Kim demonstrates by asking ChatGPT to produce its own marketing plan.
It responds with a series of numbered points - everything from the creation of a brand identity to the use of social media.
But Kim, looking up from her screen, says: "This will not pass.
"Submitting something like this is just not detailed enough - it doesn't show us any learning, it doesn't show any critical thinking."
Neurodivergent students and those for whom English is not their first language will benefit most from ChatGPT, Kim says.
But any student choosing to use it will be asked to submit their ChatGPT prompts and answers as an appendix, to make it "really clear how far they have come" from the chatbot answers.
As with most universities, Bath's policy on ChatGPT and other AI tools is still in the works. It is due to be in place from September.
After that, a team will meet throughout the year to ensure it keeps up with the rapidly changing technology.
In the meantime, many staff are once again setting in-person, invigilated summer exams.
Dr Chris Bonfield, the head of a team that helps design assessments, says the "default assumption" is students should not be using ChatGPT this year.
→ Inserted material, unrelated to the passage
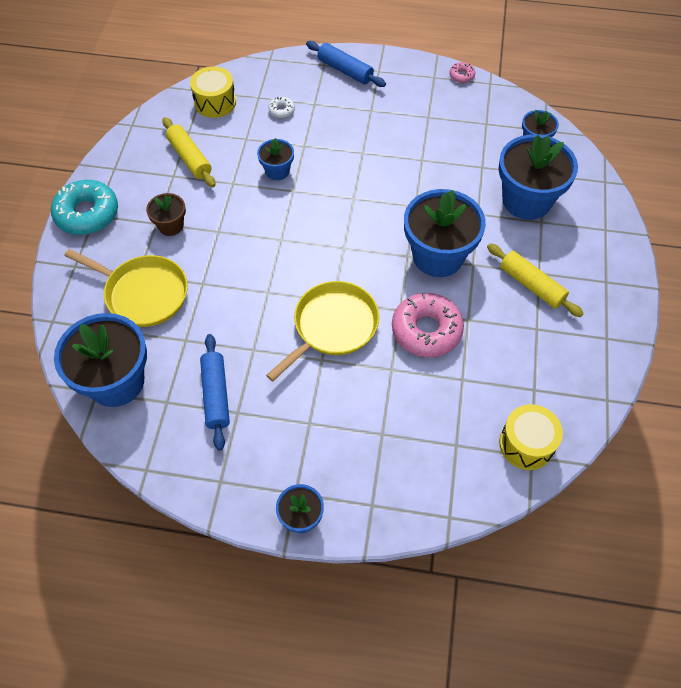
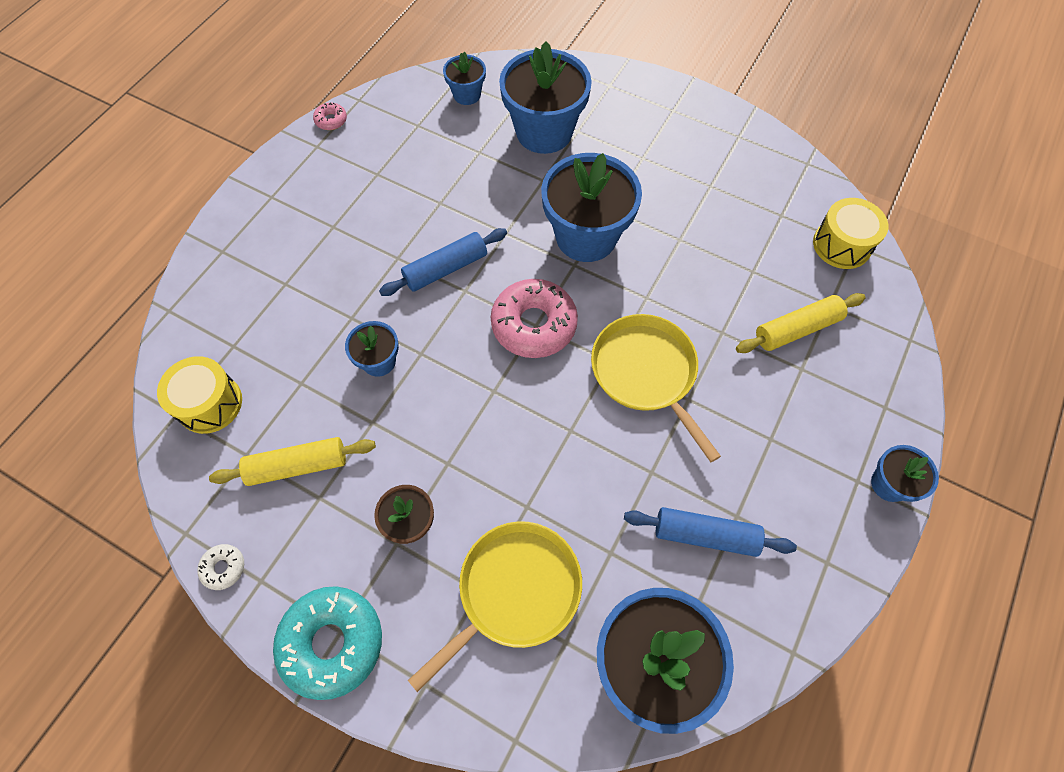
camera: 70 degrees left, 5 degrees up
white donut [268,97,295,118] -> white donut moved to [197,544,244,590]
blue rolling pin [306,41,386,87] -> blue rolling pin moved to [379,228,507,296]
pink donut [392,293,464,357] -> pink donut moved to [491,279,578,358]
yellow rolling pin [487,243,584,317] -> yellow rolling pin moved to [736,293,866,353]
And, if staff decide to allow it, they should clearly set out their expectations.
The pace at which the technology is evolving poses a challenge for universities - but Bath quickly moved away from conversations about banning it.
"This tool is not going away," Chris says.
"In order to ensure our students are equipped with the skills they need for the future workplace, but also that our degrees remain current, we're going to have to engage."
Last week Geoffrey Hinton, widely regarded as the godfather of AI, resigned from Google, saying he regretted his work - and chatbots could soon be more intelligent than humans.
Prof Verena Rieser, a computer scientist at Heriot-Watt University who has been working in the AI field for two decades, says her own students are "using it in very creative ways" - but chatbots are still in the early stages of development and "can be used to generate misinformation at [a] scale which is obviously very concerning" when it comes to education.
Previous models of ChatGPT were not released because they were deemed "too dangerous", she says.
Its developer, OpenAI, says "like any technology, these tools come with real risks" and it works "to ensure safety is built into our system at all levels".
Since ChatGPT's launch, other companies have focused their efforts on AI. Google, for example, released Bard, which is available to adults only.
"I would expect that we'll soon see different flavours of ChatGPT by different companies out there and hopefully also safer models which actually mitigate for the possible dangers," Verena says.
"At this moment we don't really know how to stop the models outputting information which is wrong or toxic or hateful - and that's a big problem."